For those of you wondering what on earth pastoral support is, I have a blog post planned and I will put a little linky in here when it’s done.  But put simply, it is working with children to overcome any barriers that may be stopping them from reaching their full potential be it personal, social, emotional or academic.  A bit like a school counsellor, only I’m not a therapist quite yet…

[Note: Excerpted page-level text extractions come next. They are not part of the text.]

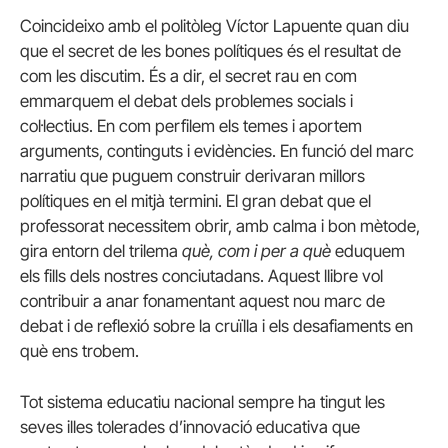
Coincideixo amb el politòleg Víctor Lapuente quan diu
que el secret de les bones polítiques és el resultat de
com les discutim. És a dir, el secret rau en com
emmarquem el debat dels problemes socials i
col·lectius. En com perfilem els temes i aportem
arguments, continguts i evidències. En funció del marc
narratiu que puguem construir derivaran millors
polítiques en el mitjà termini. El gran debat que el
professorat necessitem obrir, amb calma i bon mètode,
gira entorn del trilema
què, com i per a què
eduquem
els fills dels nostres conciutadans. Aquest llibre vol
contribuir a anar fonamentant aquest nou marc de
debat i de reflexió sobre la cruïlla i els desafiaments en
què ens trobem.
Tot sistema educatiu nacional sempre ha tingut les
seves illes tolerades d’innovació educativa que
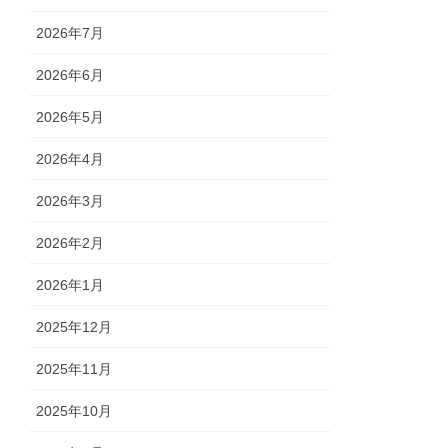
2026年7月
2026年6月
2026年5月
2026年4月
2026年3月
2026年2月
2026年1月
2025年12月
2025年11月
2025年10月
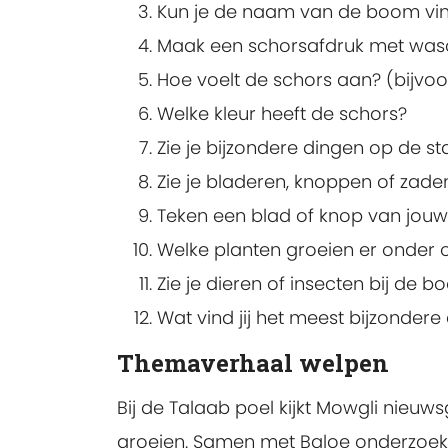
Kun je de naam van de boom vi
Maak een schorsafdruk met was
Hoe voelt de schors aan? (bijvoo
Welke kleur heeft de schors?
Zie je bijzondere dingen op de s
Zie je bladeren, knoppen of za
Teken een blad of knop van jou
Welke planten groeien er onder 
Zie je dieren of insecten bij de 
Wat vind jij het meest bijzonde
Themaverhaal welpen
Bij de Talaab poel kijkt Mowgli nieu
groeien. Samen met Baloe onderzoekt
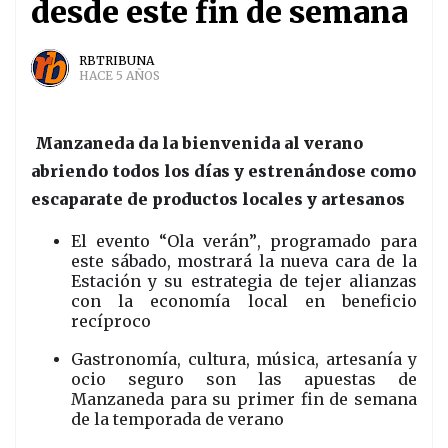
desde este fin de semana
RBTRIBUNA
HACE 5 AÑOS
Manzaneda da la bienvenida al verano
abriendo todos los días y estrenándose como
escaparate de productos locales y artesanos
El evento “Ola verán”, programado para
este sábado, mostrará la nueva cara de la
Estación y su estrategia de tejer alianzas
con la economía local en beneficio
recíproco
Gastronomía, cultura, música, artesanía y
ocio seguro son las apuestas de
Manzaneda para su primer fin de semana
de la temporada de verano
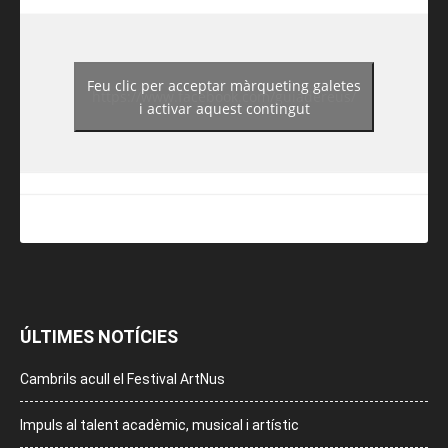
Feu clic per acceptar màrqueting galetes
https://www.facebook.com/guiadereus/
i activar aquest contingut
ÚLTIMES NOTÍCIES
Cambrils acull el Festival ArtNus
Impuls al talent acadèmic, musical i artístic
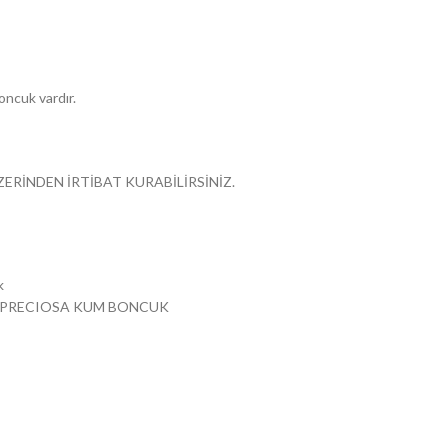
oncuk vardır.
ZERİNDEN İRTİBAT KURABİLİRSİNİZ.
k
PRECIOSA KUM BONCUK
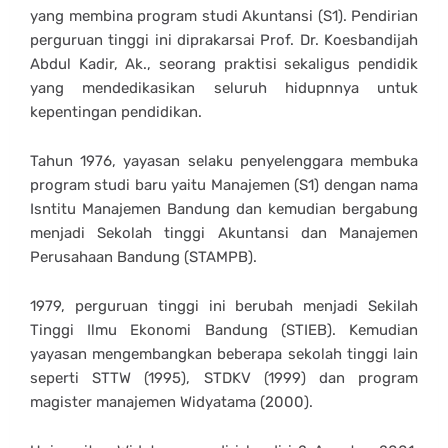
yang membina program studi Akuntansi (S1). Pendirian
perguruan tinggi ini diprakarsai Prof. Dr. Koesbandijah
Abdul Kadir, Ak., seorang praktisi sekaligus pendidik
yang mendedikasikan seluruh hidupnnya untuk
kepentingan pendidikan.
Tahun 1976, yayasan selaku penyelenggara membuka
program studi baru yaitu Manajemen (S1) dengan nama
Isntitu Manajemen Bandung dan kemudian bergabung
menjadi Sekolah tinggi Akuntansi dan Manajemen
Perusahaan Bandung (STAMPB).
1979, perguruan tinggi ini berubah menjadi Sekilah
Tinggi Ilmu Ekonomi Bandung (STIEB). Kemudian
yayasan mengembangkan beberapa sekolah tinggi lain
seperti STTW (1995), STDKV (1999) dan program
magister manajemen Widyatama (2000).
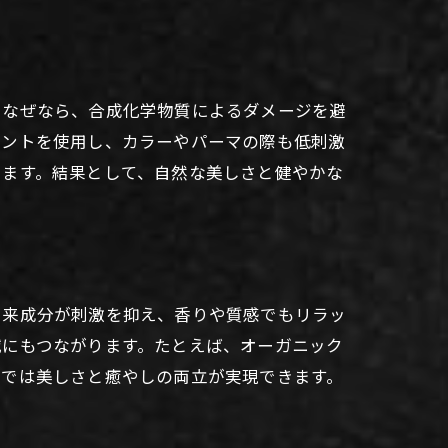
。なぜなら、合成化学物質によるダメージを避
メントを使用し、カラーやパーマの際も低刺激
えます。結果として、自然な美しさと健やかな
由来成分が刺激を抑え、香りや質感でもリラッ
減にもつながります。たとえば、オーガニック
室では美しさと癒やしの両立が実現できます。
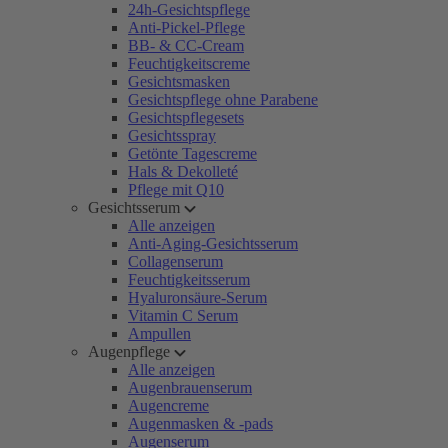
24h-Gesichtspflege
Anti-Pickel-Pflege
BB- & CC-Cream
Feuchtigkeitscreme
Gesichtsmasken
Gesichtspflege ohne Parabene
Gesichtspflegesets
Gesichtsspray
Getönte Tagescreme
Hals & Dekolleté
Pflege mit Q10
Gesichtsserum
Alle anzeigen
Anti-Aging-Gesichtsserum
Collagenserum
Feuchtigkeitsserum
Hyaluronsäure-Serum
Vitamin C Serum
Ampullen
Augenpflege
Alle anzeigen
Augenbrauenserum
Augencreme
Augenmasken & -pads
Augenserum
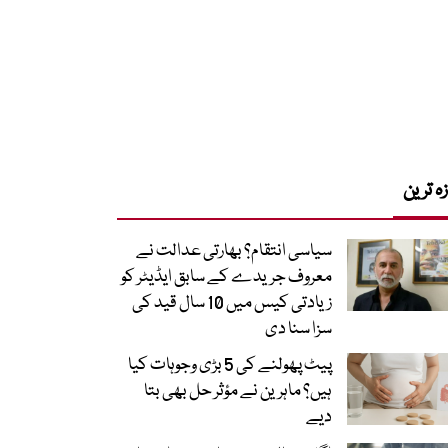
زہ ترین
سیاسی انتقام؟ بھارتی عدالت نے
معروف جریدے کے سابق ایڈیٹر کو
زیادتی کیس میں 10 سال قید کی
سزا سنا دی
پیٹ پھولنے کی 5 بڑی وجوہات کیا
ہیں؟ ماہرین نے مؤثر حل بھی بتا
دیے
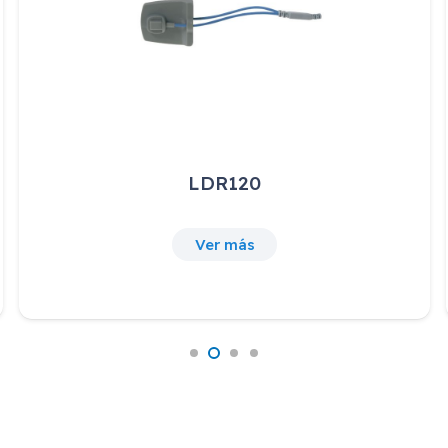
LDR120
Ver más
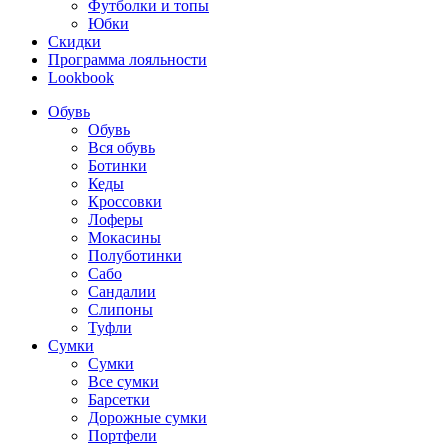
Футболки и топы
Юбки
Скидки
Программа лояльности
Lookbook
Обувь
Обувь
Вся обувь
Ботинки
Кеды
Кроссовки
Лоферы
Мокасины
Полуботинки
Сабо
Сандалии
Слипоны
Туфли
Сумки
Сумки
Все сумки
Барсетки
Дорожные сумки
Портфели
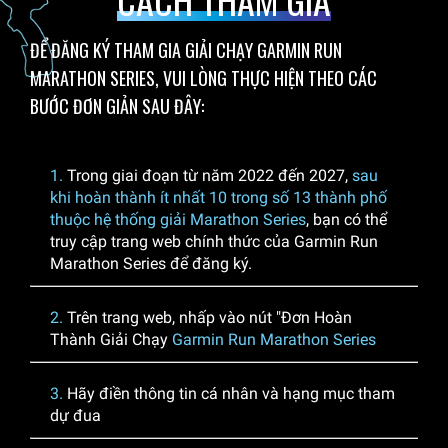
ĐỂ ĐĂNG KÝ THAM GIA GIẢI CHẠY GARMIN RUN
MARATHON SERIES, VUI LÒNG THỰC HIỆN THEO CÁC
BƯỚC ĐƠN GIẢN SAU ĐÂY:
1.
Trong giai đoạn từ năm 2022 đến 2027,
sau
khi hoàn thành ít nhất 10 trong số 13 thành phố
thuộc hệ thống giải Marathon Series
, bạn có thể
truy cập trang web chính thức của Garmin Run
Marathon Series để đăng ký.
2.
Trên trang web, nhấp vào nút "Đơn Hoàn
Thành Giải Chạy
Garmin Run Marathon Series
3.
Hãy điền thông tin cá nhân và hạng mục tham
dự đua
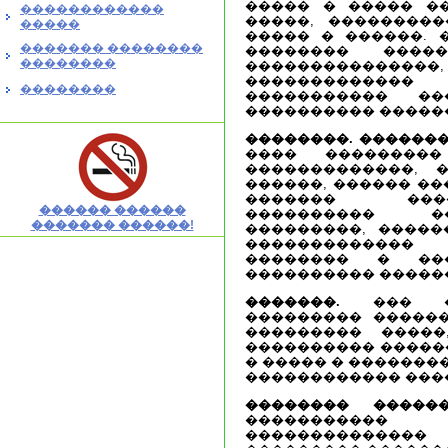
����� � ����� �
������������
�����, ���������
�����
����� � ������. �
������� ��������
�������� ����
��������
���������������, 
������������
��������
����������� ��
���������� ������
��������. �������
���� ���������
�������������, 
������, ������ ��
������� ���
������ ������
���������� �
������� ������!
���������, �����
������������� 
�������� � ��
���������� �����
�������.
��� ��
��������� ������
��������� �����,
���������� ������
� ����� � �������
������������ ���
�������� �����
����������� 
������������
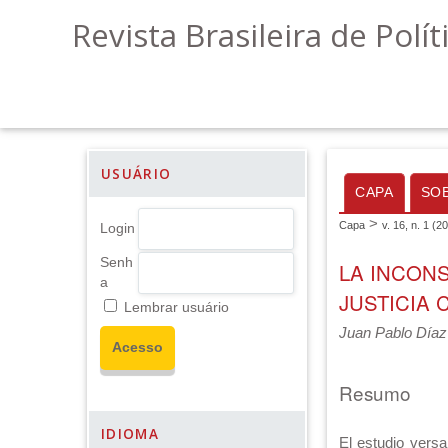
Revista Brasileira de Polít
USUÁRIO
CAPA
SO
>
Capa
v. 16, n. 1 (2
Login
Senh
LA INCONS
a
JUSTICIA
Lembrar usuário
Juan Pablo Díaz
Resumo
IDIOMA
El estudio versa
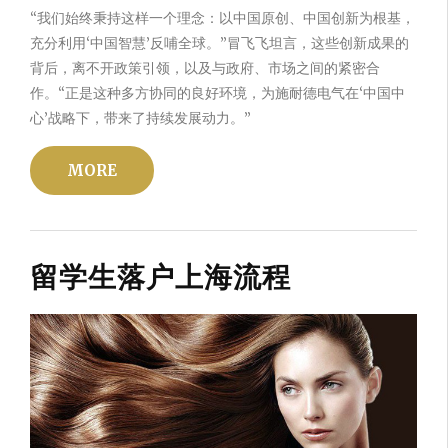
“我们始终秉持这样一个理念：以中国原创、中国创新为根基，
充分利用‘中国智慧’反哺全球。”冒飞飞坦言，这些创新成果的
背后，离不开政策引领，以及与政府、市场之间的紧密合
作。“正是这种多方协同的良好环境，为施耐德电气在‘中国中
心’战略下，带来了持续发展动力。”
MORE
留学生落户上海流程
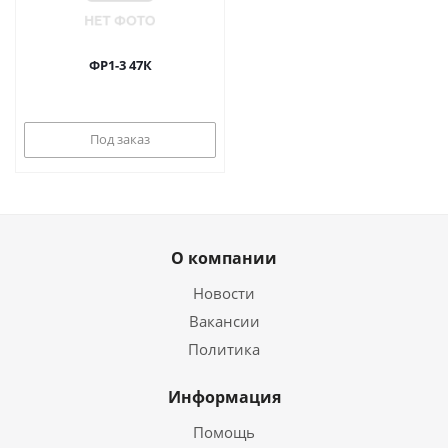
ФР1-3 47К
Под заказ
О компании
Новости
Вакансии
Политика
Информация
Помощь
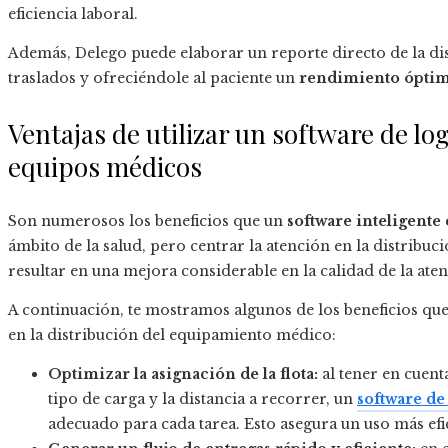
eficiencia laboral.
Además, Delego puede elaborar un reporte directo de la dist
traslados y ofreciéndole al paciente un
rendimiento óptim
Ventajas de utilizar un software de log
equipos médicos
Son numerosos los beneficios que un
software inteligente
ámbito de la salud, pero centrar la atención en la distribuc
resultar en una mejora considerable en la calidad de la aten
A continuación, te mostramos algunos de los beneficios qu
en la distribución del equipamiento médico:
Optimizar la asignación de la flota:
al tener en cuent
tipo de carga y la distancia a recorrer, un
software de
adecuado para cada tarea. Esto asegura un uso más efici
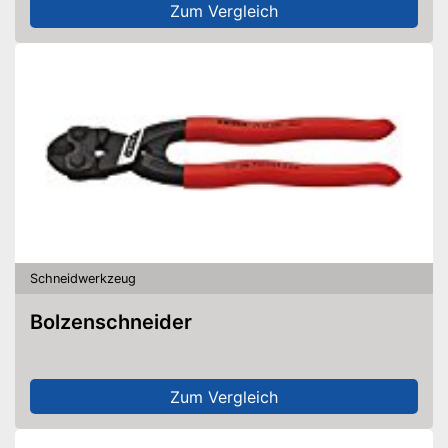
Zum Vergleich
Schneidwerkzeug
Bolzenschneider
Zum Vergleich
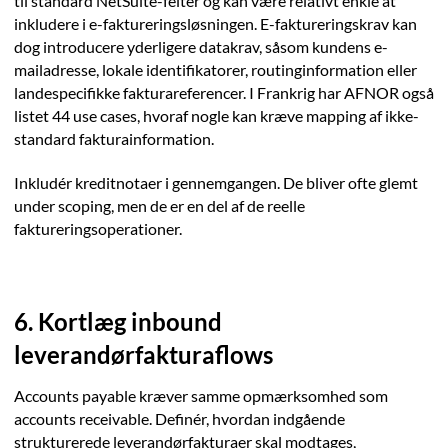
til standard NetSuite-felter og kan være relativt enkle at
inkludere i e-faktureringsløsningen. E-faktureringskrav kan
dog introducere yderligere datakrav, såsom kundens e-
mailadresse, lokale identifikatorer, routinginformation eller
landespecifikke fakturareferencer. I Frankrig har AFNOR også
listet 44 use cases, hvoraf nogle kan kræve mapping af ikke-
standard fakturainformation.
Inkludér kreditnotaer i gennemgangen. De bliver ofte glemt
under scoping, men de er en del af de reelle
faktureringsoperationer.
6. Kortlæg inbound
leverandørfakturaflows
Accounts payable kræver samme opmærksomhed som
accounts receivable. Definér, hvordan indgående
strukturerede leverandørfakturaer skal modtages,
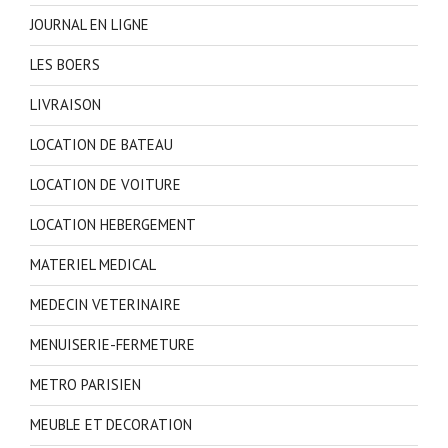
JOURNAL EN LIGNE
LES BOERS
LIVRAISON
LOCATION DE BATEAU
LOCATION DE VOITURE
LOCATION HEBERGEMENT
MATERIEL MEDICAL
MEDECIN VETERINAIRE
MENUISERIE-FERMETURE
METRO PARISIEN
MEUBLE ET DECORATION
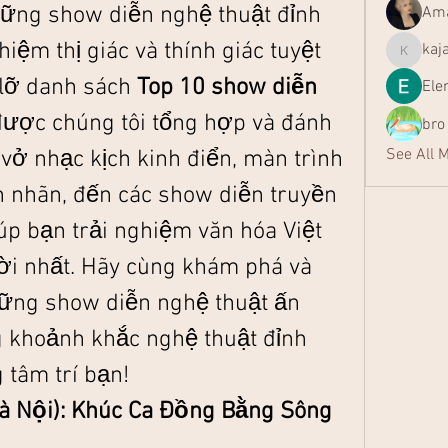
ững show diễn nghệ thuật đỉnh 
Ama
iệm thị giác và thính giác tuyệt 
kaj
kajal116
 lỡ danh sách 
Top 10 show diễn 
Ele
được chúng tôi tổng hợp và đánh 
bro
See All 
 vở nhạc kịch kinh điển, màn trình 
 nhãn, đến các show diễn truyền 
p bạn trải nghiệm văn hóa Việt 
ời nhất. Hãy cùng khám phá và 
ững show diễn nghệ thuật ấn 
 khoảnh khắc nghệ thuật đỉnh 
 tâm trí bạn!
à Nội): Khúc Ca Đồng Bằng Sông 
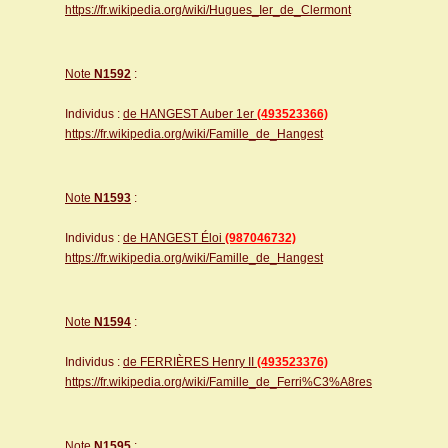
https://fr.wikipedia.org/wiki/Hugues_Ier_de_Clermont
Note
N1592
:
Individus :
de HANGEST Auber 1er
(493523366)
https://fr.wikipedia.org/wiki/Famille_de_Hangest
Note
N1593
:
Individus :
de HANGEST Éloi
(987046732)
https://fr.wikipedia.org/wiki/Famille_de_Hangest
Note
N1594
:
Individus :
de FERRIÈRES Henry II
(493523376)
https://fr.wikipedia.org/wiki/Famille_de_Ferri%C3%A8res
Note
N1595
:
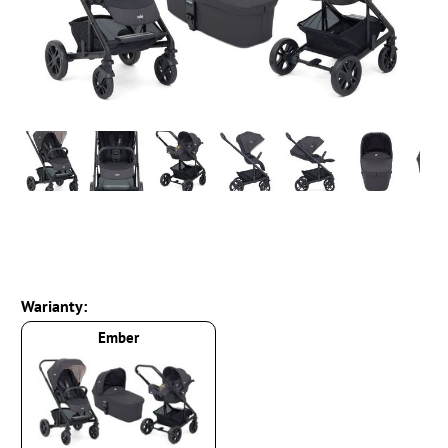
Warianty:
Ember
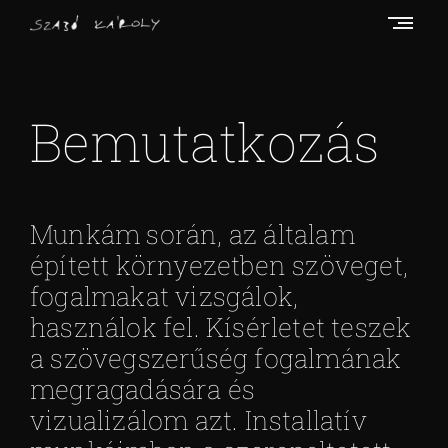
Skip
to
content
S
z
a
Bemutatkozás
b
ó
K
Munkám során, az általam
á
r
épített környezetben szöveget,
o
fogalmakat vizsgálok,
l
használok fel. Kísérletet teszek
y
a szövegszerűség fogalmának
megragadására és
vizualizálom azt. Installatív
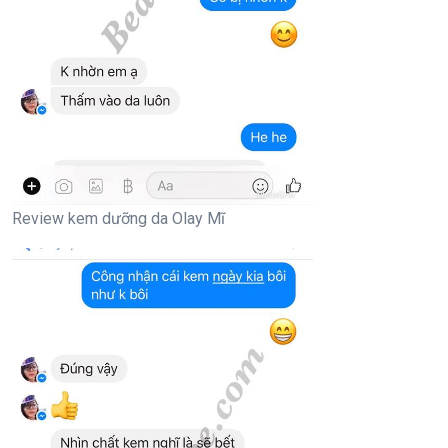
Review kem dưỡng da Olay Mĩ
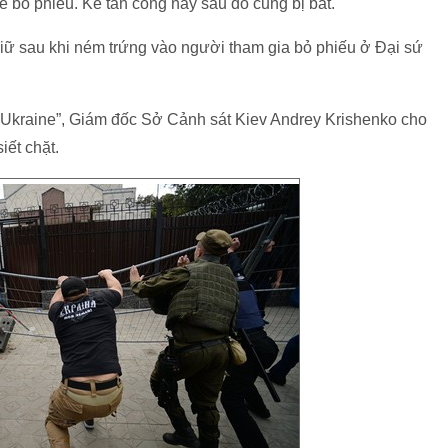
 bỏ phiếu. Kẻ tấn công này sau đó cũng bị bắt.
giữ sau khi ném trứng vào người tham gia bỏ phiếu ở Đại sứ
2 Ukraine”, Giám đốc Sở Cảnh sát Kiev Andrey Krishenko cho
iết chặt.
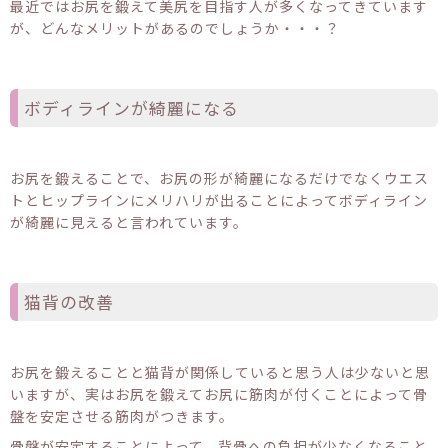
最近ではお尻を鍛えて美尻を目指す人が多くなってきています
が、どんなメリットがあるのでしょうか・・・？
ボディラインが綺麗になる
お尻を鍛えることで、お尻の形が綺麗になるだけでなくウエス
トとヒップラインにメリハリが出ることによってボディライン
が綺麗に見えると言われています。
猫背の改善
お尻を鍛えることと猫背が関係していると思う人は少ないと思
いますが、実はお尻を鍛えてお尻に筋肉が付くことによって骨
盤を安定させる筋肉がつきます。
骨盤が安定することによって、背骨への負担が少なくなること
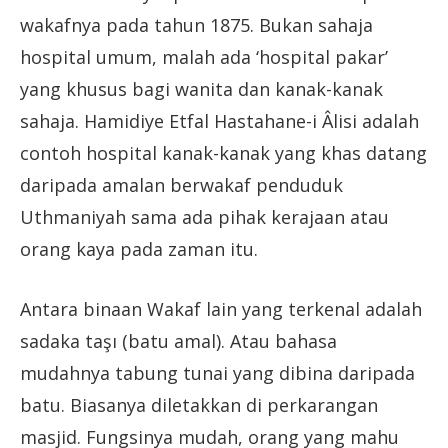
wakafnya pada tahun 1875. Bukan sahaja
hospital umum, malah ada ‘hospital pakar’
yang khusus bagi wanita dan kanak-kanak
sahaja. Hamidiye Etfal Hastahane-i Âlisi adalah
contoh hospital kanak-kanak yang khas datang
daripada amalan berwakaf penduduk
Uthmaniyah sama ada pihak kerajaan atau
orang kaya pada zaman itu.
Antara binaan Wakaf lain yang terkenal adalah
sadaka taşı (batu amal). Atau bahasa
mudahnya tabung tunai yang dibina daripada
batu. Biasanya diletakkan di perkarangan
masjid. Fungsinya mudah, orang yang mahu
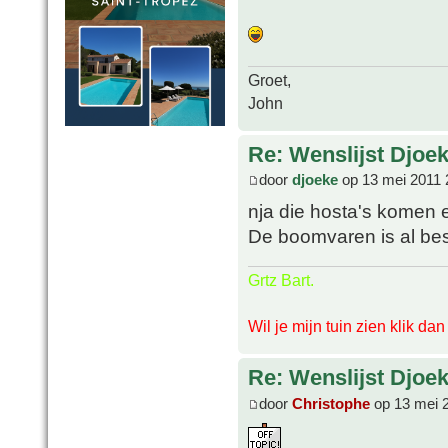
Groet,
John
Re: Wenslijst Djoek
door
djoeke
op 13 mei 2011 
nja die hosta's komen er
De boomvaren is al bes
Grtz Bart.
Wil je mijn tuin zien klik da
Re: Wenslijst Djoek
door
Christophe
op 13 mei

I am going to be working with the children individually, in small groups and as a whole school.  I’m currently juggling this between completing my current post as a TA (which I’m seeing out to the end of the school year) so I’m am pretty busy most days – I didn’t realise how un-busy I had been until I started this new role too… it has been non stop every day since I came back from Christmas break – the only reason I am able to write this now is because it is half term – and I have never been more in need of this break, although I spent last night trawling pinterest for ideas for work…

Expect to see lots more pastoral support/school counseling posts here soon.  I am yet to decide if I should make a separate blog or just let this one morph into whatever it will become – a bit like me I guess!

The whirlwind that is my life in Thailand


Wow, what a hectic few weeks/months it has been.  As I always say, when I’m busy doing real life things, I don’t get the time to update the blog about those things I have been doing… and now I find myself on half term break (never have I been so in need for a week off) so I can finally sit down and take stock on all the stuff I’ve had going on, which includes…

…a new year…   …new year’s resolutions…   …a new job…   …a new house…   …countless new work projects…  

...trying my hand at some new hobbies…   …work permit stress…   …applying for my MEd…

It’s all go, go, go and new, new, new and while I do agree that the early months of the year lend themselves quite well to new beginnings and fresh starts, I hadn’t quite gotten over my whistle stop trip back to the UK.  And so today, Monday 16th February 2015 is the first time that I have stopped going at full speed since the year started.  And people say they move to Thailand to relax?  Ha!

But right now I am sitting at my new dining table looking out of the window at my new garden with a cup of green tea (one resolution that so far has stuck) and nowhere to be anytime soon.

Time to get my blog on – updates on their way!